Thirty dollars an hour ISNT enough for the work I do & the expertise gained from doing it for 20 yrs. But maybe $30/hr is a decent starting point for a new grad. We have interns who complain that RNs earn more than them but they quickly shut up when they are reminded that the RNs top salary after 20 years is less than his starting salary will be when hes is an attending. Hes complaining now about his salary but he knows he will be moving up. The RNs salary is stagnated & hasnt changed in 10 yrs.

That aside, I dont think we should be paid in dollars & cents by the hour anyway, unless we are charging the hospital & insurance companies for our services by the hour & then I would charge $125/hr for the critical work I do. (My mechanic charged me $85/hr just for the labor to change my front brakes last week -cause his skills are valuable.)

Secondly, our services should be itemized on the hospital bill - not lumped in as Room & Board - so we can actually see how much the facility is charging the pt for us. Only when we actually know what the hospital is being paid for our services, can we start to figure out what a fair wage might be for ourselves. Right now, we have no idea. Throw in the fact that there are nurses with different degrees & different levels of education & who knows what nurses should be paid.

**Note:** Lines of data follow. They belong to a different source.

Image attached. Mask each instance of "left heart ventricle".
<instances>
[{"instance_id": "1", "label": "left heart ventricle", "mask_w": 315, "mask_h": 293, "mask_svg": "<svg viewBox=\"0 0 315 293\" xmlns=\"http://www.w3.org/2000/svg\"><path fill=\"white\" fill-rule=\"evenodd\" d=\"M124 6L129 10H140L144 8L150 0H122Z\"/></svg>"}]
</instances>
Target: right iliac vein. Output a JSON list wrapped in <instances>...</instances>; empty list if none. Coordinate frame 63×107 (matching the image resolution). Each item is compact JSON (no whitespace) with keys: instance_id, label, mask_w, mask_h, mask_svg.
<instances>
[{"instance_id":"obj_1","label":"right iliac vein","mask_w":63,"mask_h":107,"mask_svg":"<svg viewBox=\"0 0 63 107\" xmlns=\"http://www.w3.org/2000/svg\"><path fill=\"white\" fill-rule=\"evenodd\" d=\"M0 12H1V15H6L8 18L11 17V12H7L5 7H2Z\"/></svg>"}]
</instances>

But I disagree with "act like a professional & youll be paid like one" Nurses can act as professional as Lillian Wald & nothing has ever been handed to them merely because of it. Nurses have always had to demand & fight for everything they deserve & everything they now have, no matter how professional they acted it wasnt just handed to them on a silver platter. It is still a struggle to be compensated & treated fairly.